What is the qualifying rate for a 2-1 buydown? ›
If you qualify for a 2-1 buydown, your interest rate would drop 2% in the first year to 4.5%, and 1% in the second year to 5.5%. In the third year, your approved 6.5% rate becomes effective.
How does a 2-1 temporary buydown work? ›
The 2-1 Temporary Buydown reduces the buyer's interest rate by 2% for the first year of their loan and 1% for the second year.
Conclusion: If rates drop only one point after two years, paying points will save you $77,473 over the 2-1 Buydown. No one knows the future of interest rates. This is why we believe that the 2-1 Buydown is risky. You should only do it if you're comfortable with the rate set for years 3-30.
Does a 2:1 buydown require extra funds at closing? ›
Does a 2-1 Buydown Require Extra Funds at Closing? Yes, you will need to provide extra funds at closing to cover the cost of the buydown. This is an upfront fee that pays for the reduced interest rates in the first two years.
Should I pay to buy down my interest rate? ›
Whether you should buy down your interest rate depends on the break-even point and the savings that come with it. Your break-even point is the number of years, months, or mortgage payments it will take before buying mortgage points is worth it.
What are the downsides of a 2-1 buydown? ›
While you do need to be approved for the actual interest rate and payments with a 2-1 buydown, if you get used to the lower payments in year one—and even in year two—it can be hard to adjust your spending levels when your payments rise in the third year, putting you at risk of overspending or not being able to afford ...
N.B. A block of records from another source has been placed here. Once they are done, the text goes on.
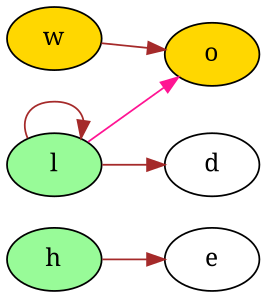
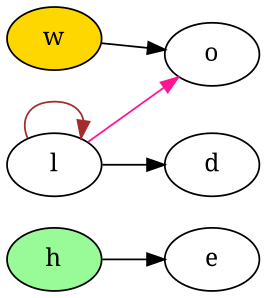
  digraph {
    fontname="Noto Serif"
    rankdir=LR
    node [fillcolor=palegreen fontname="Noto Serif" style=filled]
    edge [color=black fontname="Noto Serif"]
    h
    e [fillcolor=white]
-   l
-   o [fillcolor=gold]
+   l [fillcolor=white]
+   o [fillcolor=white]
    d [fillcolor=white]
    w [fillcolor=gold]
-   h -> e [color=brown]
+   h -> e
    l -> l [color=brown]
    l -> o [color=deeppink]
-   l -> d [color=brown]
-   w -> o [color=brown]
+   l -> d
+   w -> o
  }
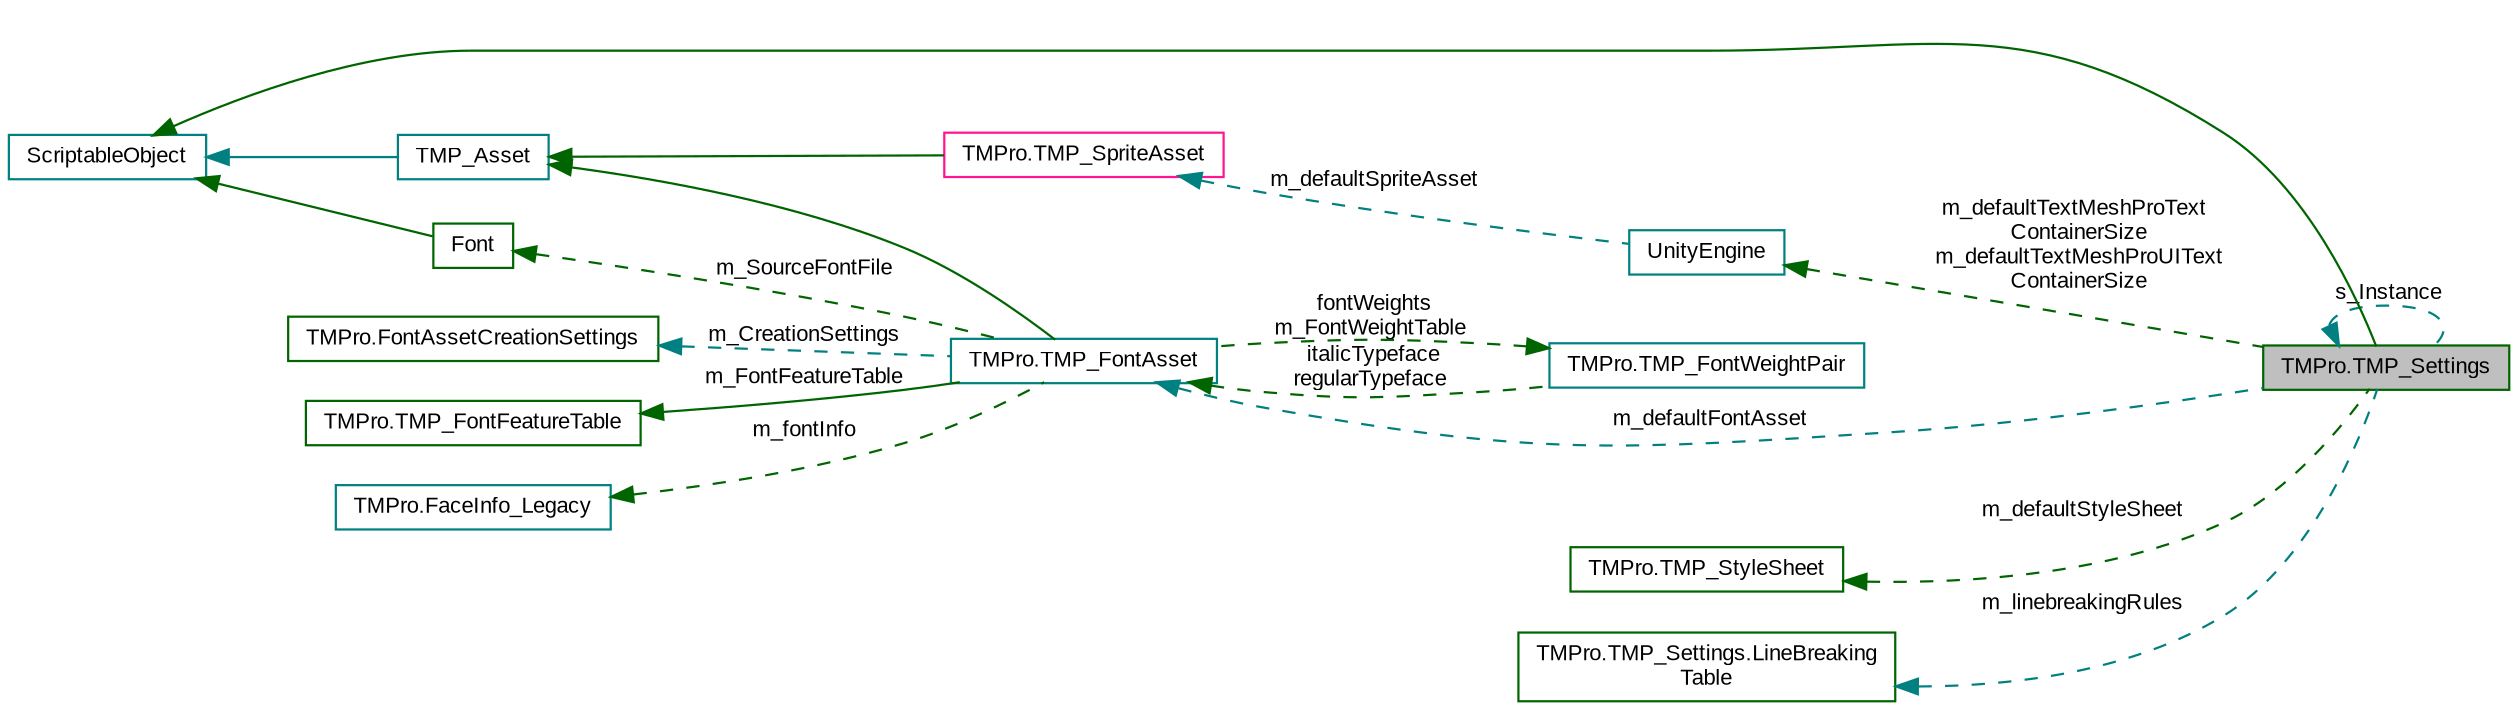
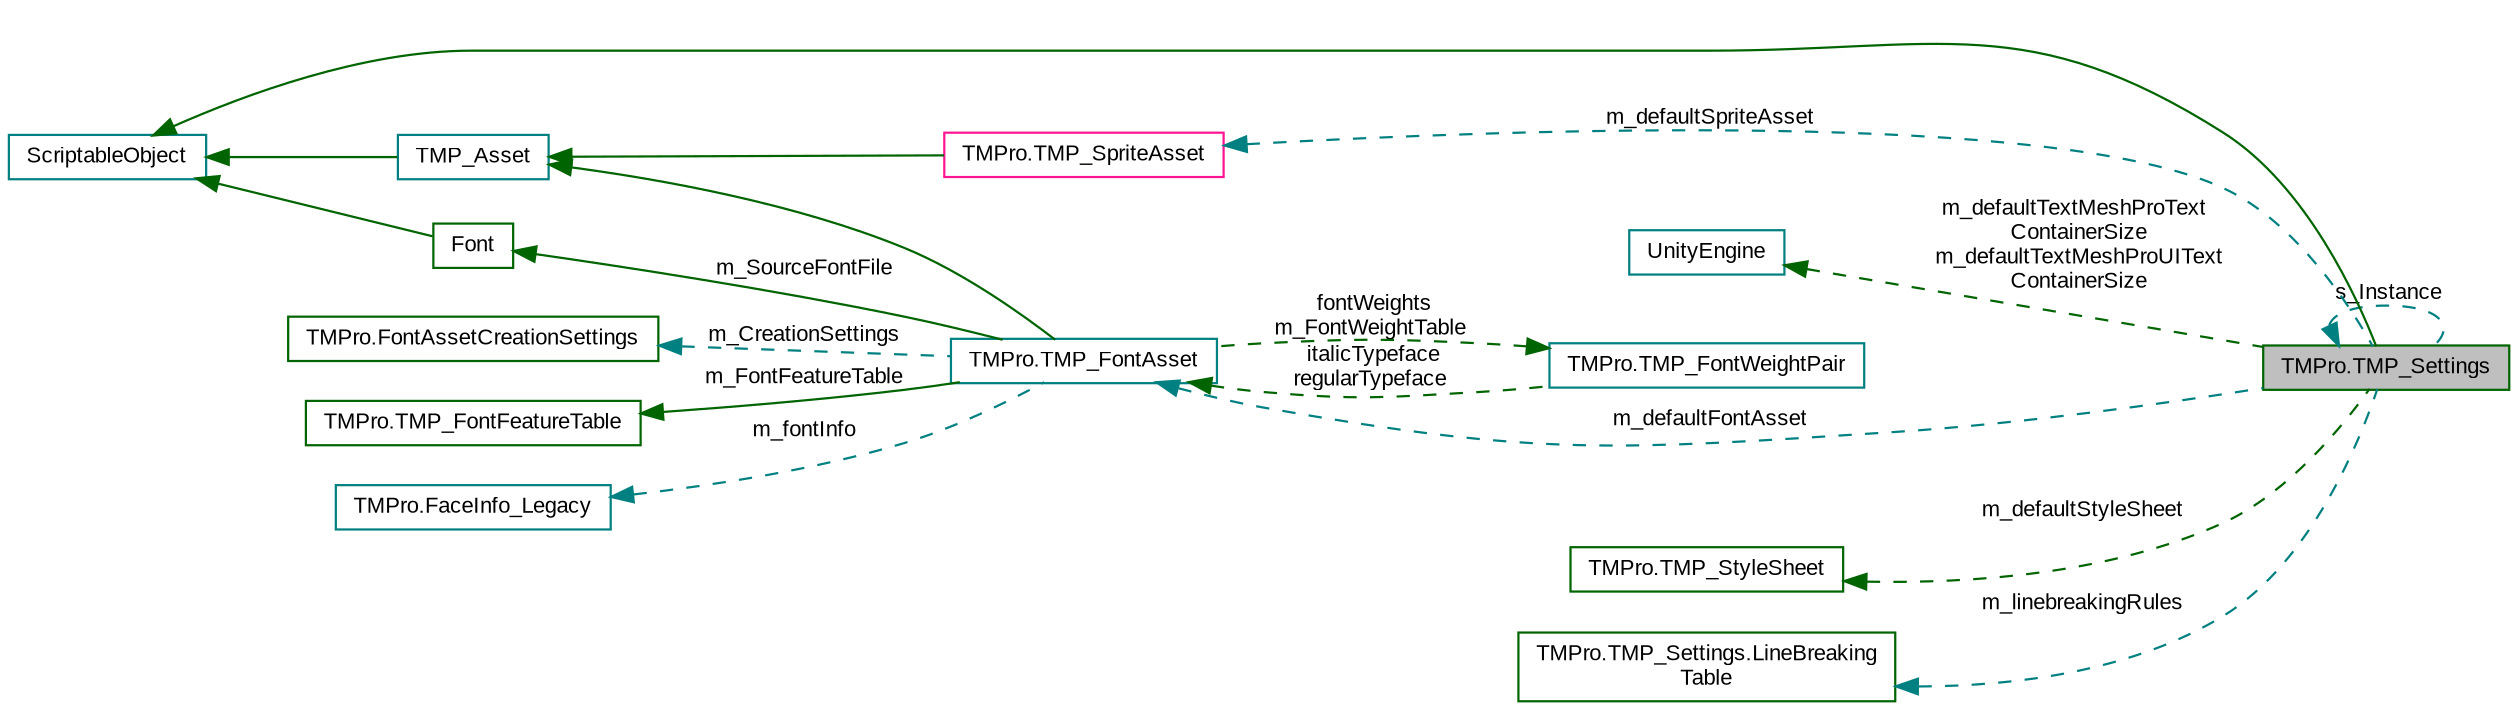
  digraph {
    fontname="Liberation Sans"
    rankdir=LR
    node [color=darkgreen fillcolor=white fontname="Liberation Sans" fontsize=10 shape=record style=filled]
    edge [color=darkgreen dir=back fontname="Liberation Sans" fontsize=10 labelfontname=Helvetica labelfontsize=10 style=dashed]
    n1 [fillcolor=grey75 fontcolor=black height=0.2 label="TMPro.TMP_Settings" width=0.4]
    n2 [color=teal height=0.2 label=ScriptableObject width=0.4]
    n3 [color=teal height=0.2 label=TMP_Asset width=0.4]
    n4 [height=0.2 label=Font width=0.4]
    n5 [color=teal height=0.2 label="TMPro.TMP_FontAsset" width=0.4]
    n6 [color=deeppink height=0.2 label="TMPro.TMP_SpriteAsset" width=0.4]
    n7 [height=0.2 label="TMPro.TMP_StyleSheet" width=0.4]
    n8 [color=teal height=0.2 label="TMPro.TMP_FontWeightPair" width=0.4]
    n9 [height=0.2 label="TMPro.FontAssetCreationSettings" width=0.4]
    n10 [height=0.2 label="TMPro.TMP_FontFeatureTable" width=0.4]
    n11 [color=teal height=0.2 label="TMPro.FaceInfo_Legacy" width=0.4]
    n12 [color=teal height=0.2 label=UnityEngine width=0.4]
    n13 [height=0.2 label="TMPro.TMP_Settings.LineBreaking\lTable" width=0.4]
    n1 -> n1 [color=teal label=" s_Instance"]
    n2 -> n1 [style=solid]
-   n2 -> n3 [color=teal style=solid]
+   n2 -> n3 [style=solid]
    n2 -> n4 [style=solid]
    n3 -> n5 [style=solid]
    n3 -> n6 [style=solid]
-   n4 -> n5 [label=" m_SourceFontFile"]
+   n4 -> n5 [label=" m_SourceFontFile" style=solid]
    n5 -> n1 [color=teal label=" m_defaultFontAsset"]
    n5 -> n8 [label=" italicTypeface\nregularTypeface"]
-   n6 -> n12 [color=teal label=" m_defaultSpriteAsset"]
+   n6 -> n1 [color=teal label=" m_defaultSpriteAsset"]
    n7 -> n1 [label=" m_defaultStyleSheet"]
    n8 -> n5 [label=" fontWeights\nm_FontWeightTable"]
    n9 -> n5 [color=teal label=" m_CreationSettings"]
    n10 -> n5 [label=" m_FontFeatureTable" style=solid]
-   n11 -> n5 [label=" m_fontInfo"]
+   n11 -> n5 [color=teal label=" m_fontInfo"]
    n12 -> n1 [label=" m_defaultTextMeshProText\lContainerSize\nm_defaultTextMeshProUIText\lContainerSize"]
    n13 -> n1 [color=teal label=" m_linebreakingRules"]
  }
What is an example of a 3 2-1 buydown? ›
Let's assume we have a $100,000 loan and the market rate is 6.5%. With a 3-2-1 buydown, the borrower would have a 3.5% rate in year one of the mortgage; a 4.5% rate in year two of the mortgage; a 5.5% rate in year three of the mortgage; and a 6.5% (the assumed market rate) thereafter.
How many points can you buydown a mortgage? ›
How many points can you buy down the interest rate? There is no set limit for how many mortgage points you can purchase, but most lenders limit borrowers to four points. Due to state and federal limitations, there are restrictions on the amount a borrower can pay in closing costs on a mortgage.
How does a 2-1 buydown affect the seller? ›
For sellers, a 2-1 buydown can attract more offers at higher prices and get their homes sold faster. In turn, this could lead to higher net proceeds for the seller. Buyers can afford more if sellers make concessions to help reduce the loan cost and the monthly mortgage payment for the buyer.
How does a 2-1 buydown loan work? ›
A 2/1 buydown program is a financing option that offers a lower interest rate for the first two years of your mortgage term. When you choose this program, your interest rate will be 2% lower in the first year of your mortgage and 1% lower in the second year.
Who pays for a 3 2-1 buydown? ›
A 3-2-1 buydown can be paid for by the seller, homebuilder, or even the mortgage lender. This is a popular concession among sellers who are eager to sell for one reason or another. It often allows them to achieve the full asking price on their home, while also incentivizing buyers to invest in real estate.